▸ **WHAT IS BEING ASKED**: Within the records that follow, count the lines containing the string "Cebola". Reply only with the count.

▸ **SUPPLIED DATA**:
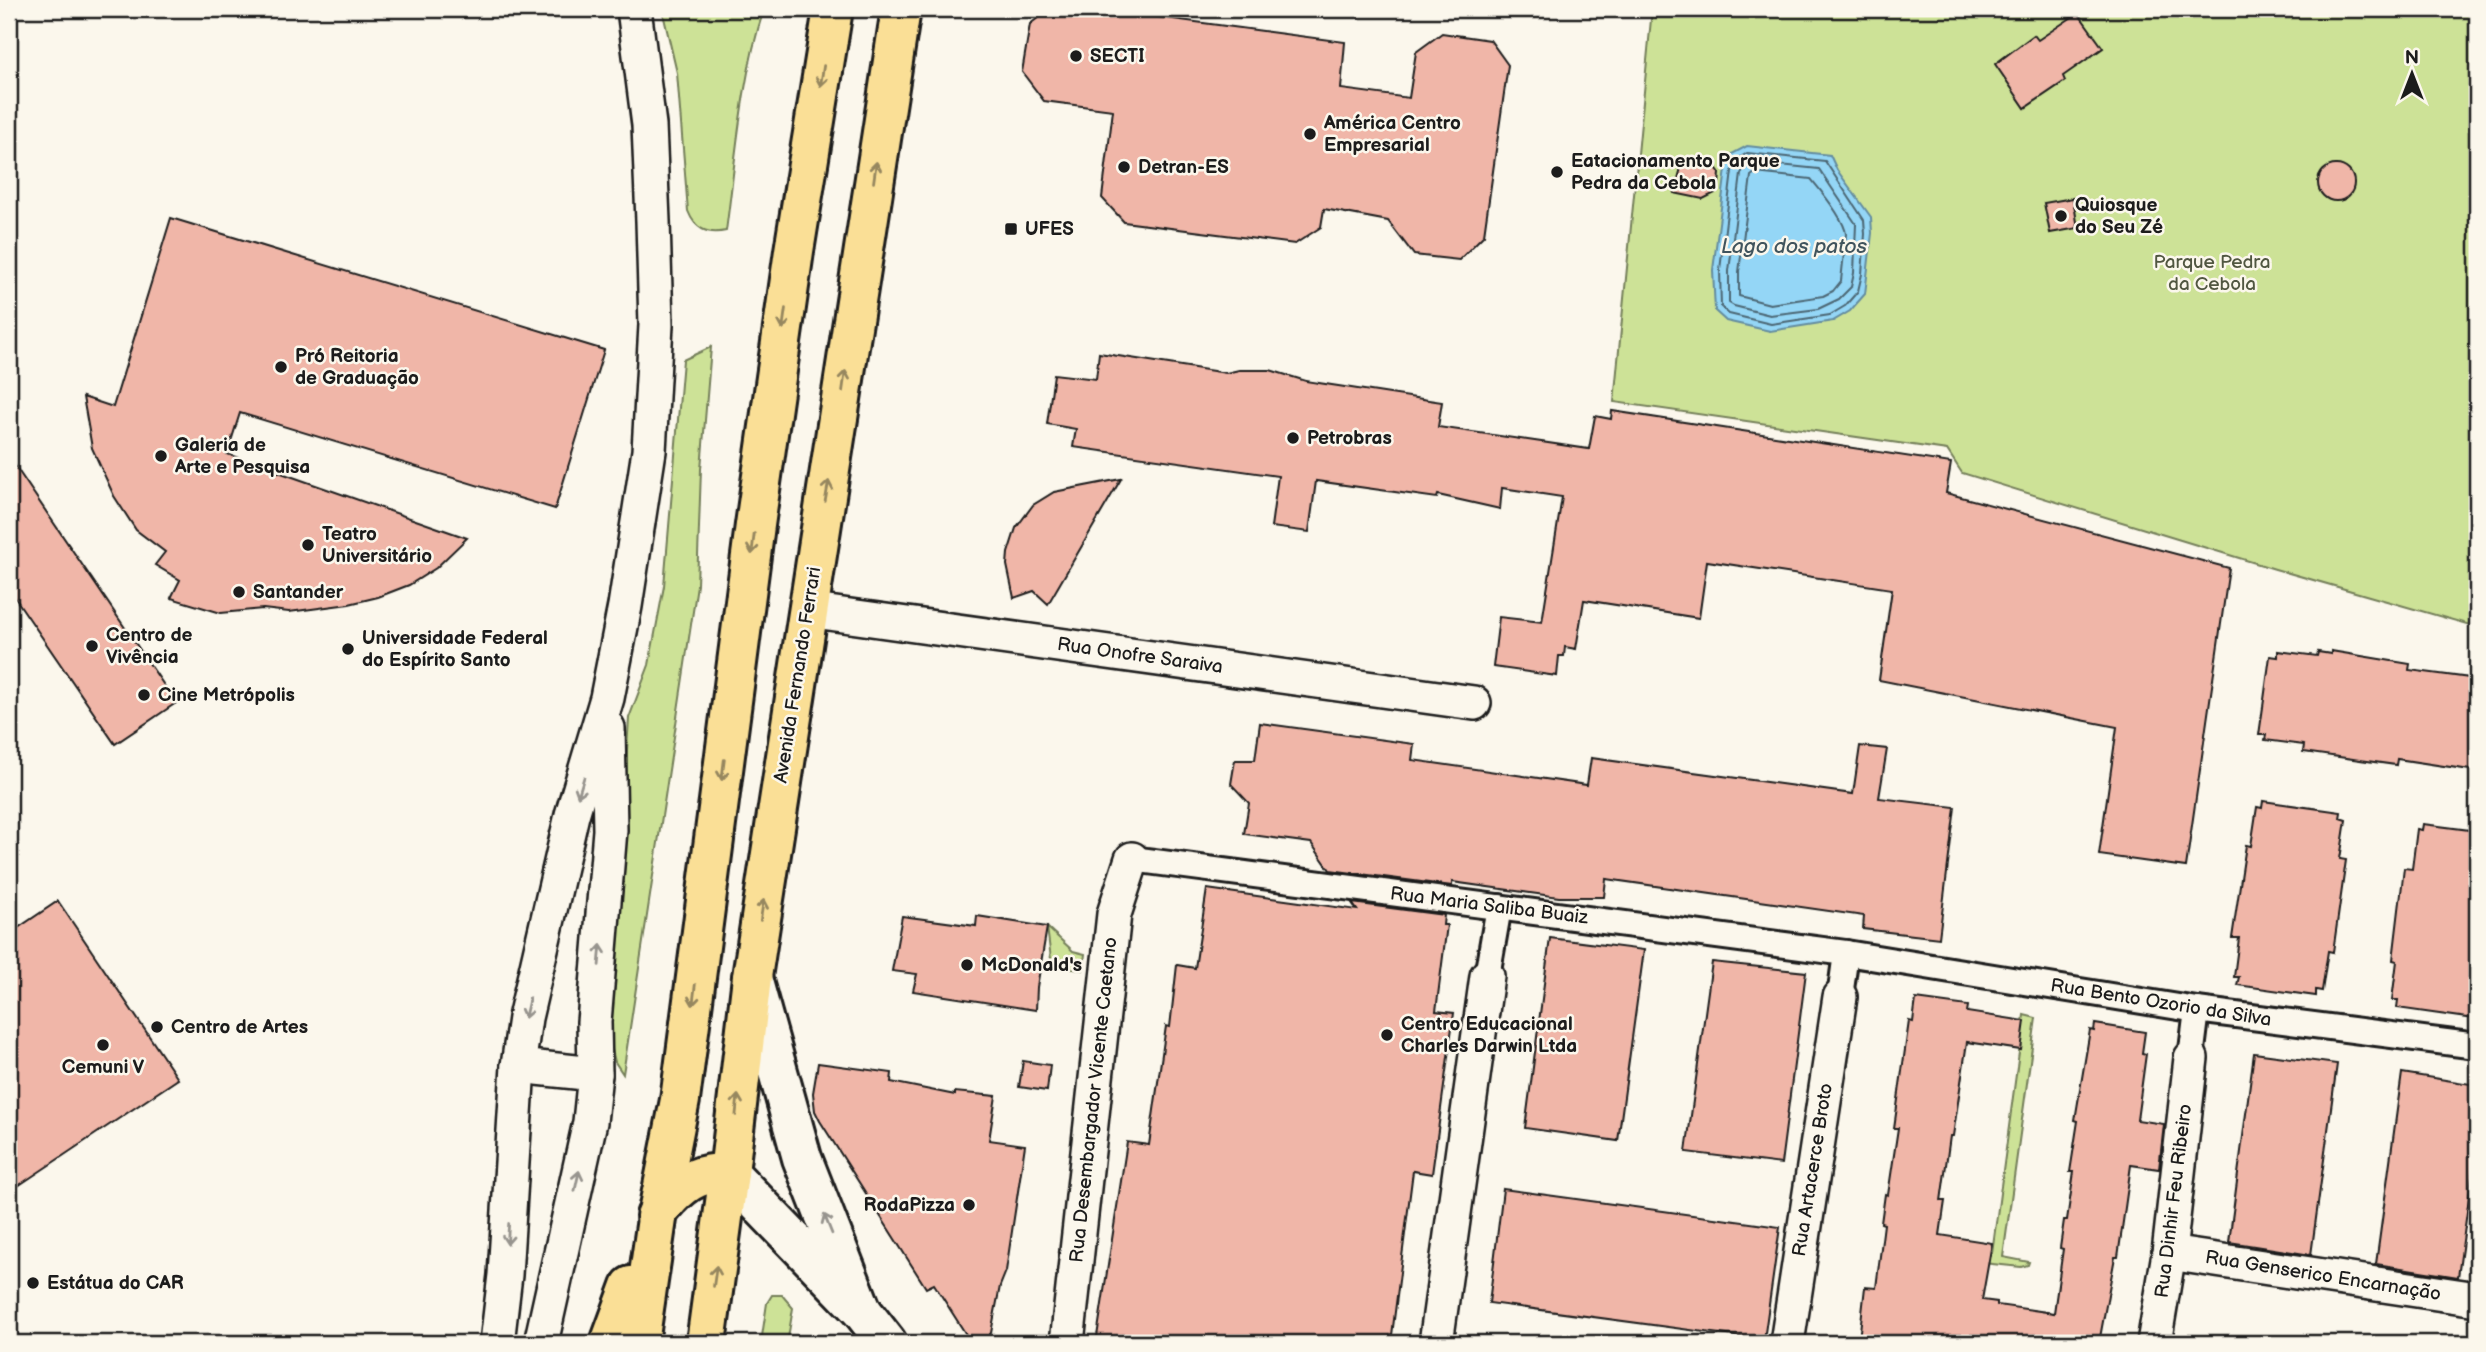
<svg xmlns="http://www.w3.org/2000/svg" width="2486" height="1352" viewBox="0 0 2486 1352" font-family="'Balsamiq Sans',sans-serif">
	<rect width="100%" height="100%" fill="#fbf7ec"/>
	<filter id="ink" filterUnits="userSpaceOnUse"><feTurbulence type="fractalNoise" baseFrequency=".0143" numOctaves="2"/><feDisplacementMap in="SourceGraphic" scale="14" xChannelSelector="R" yChannelSelector="G"/><feConvolveMatrix kernelMatrix="1 2 1 2 8 2 1 2 1" color-interpolation-filters="sRGB"/></filter>
	<g filter="url(#ink)">
		<g fill="#cde297" stroke="#747f5a" stroke-width="2">
			<path d="M662,9H764C741,80 736,157 726,231C707,235 695,229 688,211L677,73Z"/>
			<path d="M1652,9H2477V627L2275,569L1962,473L1947,450L1614,402Z"/>
			<path d="M711,347L701,469L697,585L623,1074L615,1062L609,1037L629,718L649,665L664,586L683,360Z"/>
			<path d="M1047,927L1073,951L1085,954L1083,970L1052,967Z"/>
			<path d="M2024,1015L2036,1018L2003,1257L2029,1262L2028,1265L2021,1267L1973,1262L1965,1251L1992,1253Z"/>
			<path d="M772,1295H782L793,1308L788,1338L781,1343H761L767,1303Z"/>
		</g>
		<path fill="#94d6f6" stroke="#648c9f" stroke-width="2" d="M1747,146L1830,155L1837,170L1871,217L1872,233L1865,294L1850,311L1833,321L1770,331L1726,321L1715,311L1713,270L1726,169L1732,154Z"/>
		<g fill="none" stroke-linecap="round" stroke-linejoin="round">
			<g stroke="#4c6673" stroke-width="2">
				<path d="M1747,153L1825,161L1864,220L1865,234L1862,274L1858,291L1845,306L1830,315L1771,324L1729,314L1721,307L1720,270L1732,171L1738,159Z"/>
				<path d="M1750,162L1819,169L1856,224L1854,273L1851,287L1839,299L1818,309L1770,315L1734,306L1729,303V271L1741,174L1745,165Z"/>
				<path d="M1755,173L1811,179C1821,191 1844,218 1846,234L1841,281L1833,291L1823,296L1770,304L1739,296V272L1751,176Z"/>
			</g>
		</g>
		<g fill="#f0b6a8" stroke="#1c1c1c" stroke-width="2">
			<path d="M1050,9H1098L1345,42L1341,89L1409,98L1416,52L1442,33L1490,40L1508,65L1484,235L1459,260L1414,255L1388,221L1324,209L1321,227L1295,244L1124,222L1102,198L1113,110L1044,101L1022,72L1030,24Z"/>
			<path d="M2078,13L2103,48L2063,76L2065,81L2025,108L1995,64L2034,35L2038,40Z"/>
			<path d="M1699,158L1711,161L1720,173L1719,185L1715,193L1703,199L1674,193L1681,168L1688,161Z"/>
			<circle cx="2336" cy="183" r="18"/>
			<path d="M2073,198L2078,228L2050,233L2044,203Z"/>
			<path d="M171,218L604,350L555,509L240,413L227,454L467,538L436,568L409,585L378,597L349,604L289,612L263,609L221,613L171,598L180,580L155,565L165,552L136,530L114,496L92,448L83,397L113,407Z"/>
			<path d="M1099,353L1226,373L1239,370H1270L1306,381L1442,402L1438,427L1589,449L1595,416L1611,419L1612,411L1951,463L1946,493L2229,568L2186,867L2099,855L2117,727L1879,680L1892,589L1707,561L1699,618L1584,600L1576,649L1565,647L1564,656H1559L1557,676L1493,667L1499,617L1542,622L1562,497L1502,488L1500,509L1438,495L1437,498L1316,481L1309,532L1271,527L1278,476L1073,447L1076,429L1047,424L1054,374L1096,379Z"/>
			<path d="M9,457L176,703L115,744L9,589Z"/>
			<path d="M1121,479L1048,604L1034,591L1014,598L1007,565L1008,553L1016,528L1033,505L1054,492Z"/>
			<path d="M2278,651L2317,656L2318,652L2331,654V651L2410,664L2409,670L2477,679V771L2397,759L2396,765L2303,752L2304,745L2265,740L2266,735H2259L2263,707L2270,656L2278,657Z"/>
			<path d="M1260,723L1414,744L1412,760L1587,785L1591,758L1853,794L1860,746L1887,749L1879,798L1955,807L1939,938L1863,929L1864,916L1606,879L1604,897H1559L1452,882V886L1330,870L1311,843L1244,834L1249,803L1231,784L1235,760H1255Z"/>
			<path d="M2263,801L2341,812L2340,818L2346,820L2340,859L2346,860L2333,952L2328,951L2322,991L2316,990V996L2237,985L2239,977H2234L2239,938H2232L2246,845L2251,846L2257,807L2262,808Z"/>
			<path d="M2423,824L2477,831V1003L2475,1019L2397,1008L2398,1000H2392L2397,961L2393,960L2404,868L2412,869L2417,829L2422,830Z"/>
			<path d="M1207,889L1357,910L1352,903L1444,915L1443,925H1447L1436,1011L1454,1013L1432,1174L1413,1171L1391,1343H1096L1127,1142L1149,1145L1166,1026L1170,1027L1177,965L1195,968Z"/>
			<path d="M58,901L178,1079L9,1192V934Z"/>
			<path d="M902,916L976,926L977,916L1047,927L1037,987L1036,1010L913,991L917,974L892,971Z"/>
			<path d="M1550,938L1644,950L1618,1141L1525,1128Z"/>
			<path d="M1712,962L1806,972L1781,1164L1686,1152Z"/>
			<path d="M1916,999L1968,1006L1967,1012L2025,1021L2021,1050L1967,1042L1953,1136H1950L1941,1201H1945L1940,1235L1992,1243L1982,1300L1997,1302V1305L2054,1313L2063,1249L2060,1248L2064,1220H2067L2074,1172H2070L2078,1121L2075,1120L2090,1030L2094,1031L2095,1024L2145,1032L2142,1053L2146,1054L2137,1120L2164,1124L2159,1169L2131,1165L2118,1257H2115L2099,1343H1889L1859,1340L1865,1287L1876,1288L1884,1224L1881,1223L1885,1194L1888,1195L1898,1128H1894L1909,1021L1913,1022Z"/>
			<path d="M2254,1053L2337,1064L2311,1255L2229,1242Z"/>
			<path d="M1023,1061L1050,1065L1047,1091L1019,1087Z"/>
			<path d="M818,1063L892,1073L891,1082L955,1095V1092L996,1096L989,1140L1025,1145L1006,1271L1000,1286L991,1333L986,1339L975,1341L967,1336L934,1284L926,1288L820,1121L815,1111L813,1093Z"/>
			<path d="M2402,1073L2477,1085V1139L2458,1277L2376,1264Z"/>
			<path d="M1503,1189L1780,1227L1764,1340L1489,1303Z"/>
		</g>
		<g fill="none" stroke-linecap="round" stroke-linejoin="round">
			<g stroke="#1c1c1c" stroke-width="30">
				<g id="pedestrian">
					<path d="M1132,859L1846,953L2197,1010L2477,1046"/>
					<path d="M1487,976L1499,907"/>
					<path d="M1840,997L1846,953"/>
					<path d="M2191,1058L2197,1010"/>
				</g>
			</g>
			<g stroke="#1c1c1c" stroke-width="38">
				<g id="minor">
					<path d="M807,610L1474,703"/>
					<path d="M518,1066L595,1074"/>
					<path d="M2169,1253L2477,1299"/>
					<path d="M497,1343L505,1275L518,1066L525,1018L572,815L607,698L625,606L649,451L656,325L653,221L649,125L634,9"/>
					<path d="M541,1343L590,1122L595,1074L594,1022L610,830L608,728"/>
					<path d="M1067,1343L1114,914L1132,859"/>
					<path d="M1436,1343L1487,976"/>
					<path d="M1787,1343L1840,997"/>
					<path d="M2154,1343L2169,1253L2191,1058"/>
				</g>
			</g>
			<g stroke="#1c1c1c" stroke-width="44">
				<g id="tertiary">
					<path d="M752,978L802,1158L862,1311"/>
					<path d="M729,1173L862,1311L887,1343"/>
				</g>
			</g>
			<g stroke="#1c1c1c" stroke-width="44">
				<g id="primary">
					<path d="M656,1216C659,1209 665,1204 670,1198C688,1179 703,1172 729,1173"/>
					<path d="M610,1343L631,1286"/>
					<path d="M639,1343L658,1212L680,1100L755,525L794,251L833,9"/>
					<path d="M706,1343L729,1173L752,977L901,9"/>
				</g>
			</g>
			<use href="#pedestrian" stroke="#fbf7ec" stroke-width="24"/>
			<use href="#minor" stroke="#fbf7ec" stroke-width="33"/>
			<use href="#tertiary" stroke="#fbf7ec" stroke-width="38"/>
			<use href="#primary" stroke="#fadf96" stroke-width="38"/>
		</g>
		<defs><path id="oneway-shaft" d="M-6 0H5M1.5-3L5.5 0L1.5 3" fill="none" stroke-width="1.6" stroke-linecap="round" stroke-linejoin="round" transform="scale(1.75)"/></defs>
		<g stroke="#96875f">
			<use href="#oneway-shaft" transform="translate(822 76) rotate(99)"/>
			<use href="#oneway-shaft" transform="translate(875 172) rotate(-82)"/>
			<use href="#oneway-shaft" transform="translate(784 319) rotate(98)"/>
			<use href="#oneway-shaft" transform="translate(844 381) rotate(-82)"/>
			<use href="#oneway-shaft" transform="translate(827 491) rotate(-80)"/>
			<use href="#oneway-shaft" transform="translate(753 544) rotate(97)"/>
			<use href="#oneway-shaft" transform="translate(723 770) rotate(97)"/>
			<use href="#oneway-shaft" transform="translate(762 910) rotate(-81)"/>
			<use href="#oneway-shaft" transform="translate(694 995) rotate(97)"/>
			<use href="#oneway-shaft" transform="translate(737 1105) rotate(-84)"/>
			<use href="#oneway-shaft" transform="translate(715 1276) rotate(-82)"/>
		</g>
		<g stroke="#97948e">
			<use href="#oneway-shaft" transform="translate(581 787) rotate(107)"/>
			<use href="#oneway-shaft" transform="translate(600 955) rotate(-85)"/>
			<use href="#oneway-shaft" transform="translate(527 1008) rotate(103)"/>
			<use href="#oneway-shaft" transform="translate(577 1181) rotate(-78)"/>
			<use href="#oneway-shaft" transform="translate(828 1224) rotate(-112)"/>
			<use href="#oneway-shaft" transform="translate(508 1234) rotate(94)"/>
		</g>
	</g>
	<g fill="#1c1c1c" stroke="#fbf7ec" stroke-width="2.5">
		<circle cx="1076" cy="56" r="7"/>
		<circle cx="1310" cy="134" r="7"/>
		<circle cx="1124" cy="167" r="7"/>
		<circle cx="1557" cy="172" r="7"/>
		<circle cx="2061" cy="216" r="7"/>
		<rect x="1004" y="222" width="14" height="14" rx="3.5"/>
		<circle cx="281" cy="367" r="7"/>
		<circle cx="1293" cy="438" r="7"/>
		<circle cx="161" cy="456" r="7"/>
		<circle cx="308" cy="545" r="7"/>
		<circle cx="239" cy="592" r="7"/>
		<circle cx="92" cy="646" r="7"/>
		<circle cx="348" cy="649" r="7"/>
		<circle cx="144" cy="695" r="7"/>
		<circle cx="967" cy="965" r="7"/>
		<circle cx="157" cy="1027" r="7"/>
		<circle cx="1387" cy="1035" r="7"/>
		<circle cx="103" cy="1045" r="7"/>
		<circle cx="969" cy="1205" r="7"/>
		<circle cx="33" cy="1283" r="7"/>
	</g>
	<g text-anchor="middle" dominant-baseline="central" stroke-width="5" stroke-linejoin="round" paint-order="stroke">
		<g font-size="19" font-weight="bold" fill="#1c1c1c" stroke="#fbf7ec" text-anchor="start">
			<text x="1090" y="56">SECTI</text>
			<text x="1324" y="123">América Centro<tspan x="1324" dy="22">Empresarial</tspan></text>
			<text x="1571" y="161">Eatacionamento Parque<tspan x="1571" dy="22">Pedra da Cebola</tspan></text>
			<text x="1138" y="167">Detran-ES</text>
			<text x="2075" y="205">Quiosque<tspan x="2075" dy="22">do Seu Zé</tspan></text>
			<text x="1025" y="229">UFES</text>
			<text x="295" y="356">Pró Reitoria<tspan x="295" dy="22">de Graduação</tspan></text>
			<text x="1307" y="438">Petrobras</text>
			<text x="175" y="445">Galeria de<tspan x="175" dy="22">Arte e Pesquisa</tspan></text>
			<text x="322" y="534">Teatro<tspan x="322" dy="22">Universitário</tspan></text>
			<text x="253" y="592">Santander</text>
			<text x="106" y="635">Centro de<tspan x="106" dy="22">Vivência</tspan></text>
			<text x="362" y="638">Universidade Federal<tspan x="362" dy="22">do Espírito Santo</tspan></text>
			<text x="158" y="695">Cine Metrópolis</text>
			<text x="981" y="965">McDonald's</text>
			<text x="1401" y="1024">Centro Educacional<tspan x="1401" dy="22">Charles Darwin Ltda</tspan></text>
			<text x="171" y="1027">Centro de Artes</text>
			<text x="103" y="1067" text-anchor="middle">Cemuni V</text>
			<text x="955" y="1205" text-anchor="end">RodaPizza</text>
			<text x="47" y="1283">Estátua do CAR</text>
		</g>
		<g font-size="19" fill="#515741" stroke="#fbf7ec">
			<text x="2212" y="262">Parque Pedra<tspan x="2212" dy="22">da Cebola</tspan></text>
		</g>
		<g font-size="19" fill="#1c1c1c" stroke="#fbf7ec">
			<text transform="translate(1140 656) rotate(8)">Rua Onofre Saraiva</text>
			<text transform="translate(798 675) rotate(-81)">Avenida Fernando Ferrari</text>
			<text transform="translate(1489 906) rotate(7)">Rua Maria Saliba Buaiz</text>
			<text transform="translate(2161 1003) rotate(9)">Rua Bento Ozorio da Silva</text>
			<text transform="translate(1094 1100) rotate(-84)">Rua Desembargador Vicente Caetano</text>
			<text transform="translate(1813 1170) rotate(-81)">Rua Artacerce Broto</text>
			<text transform="translate(2174 1201) rotate(-83)">Rua Dinhir Feu Ribeiro</text>
			<text transform="translate(2323 1276) rotate(9)">Rua Genserico Encarnação</text>
		</g>
		<g font-size="21" font-style="italic" fill="#40545d" stroke="#fbf7ec">
			<text x="1794" y="246">Lago dos patos</text>
		</g>
	</g>
	<rect width="2486" height="1352" fill="none" stroke="#fbf7ec" stroke-width="35"/>
	<rect x="18" y="18" width="2451" height="1317" fill="none" stroke="#1c1c1c" stroke-width="2.5" filter="url(#ink)"/>
	<g transform="translate(2412 74)" stroke="#fbf7ec" stroke-width="5" paint-order="stroke">
	<path d="M0-5L12 26L0 18L-12 26Z" fill="#1c1c1c"/>
	<text y="-10" font-size="19" font-weight="bold" text-anchor="middle" fill="#1c1c1c">N</text>
	</g>
</svg>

▸ **PROBLEM SOLUTION**: 2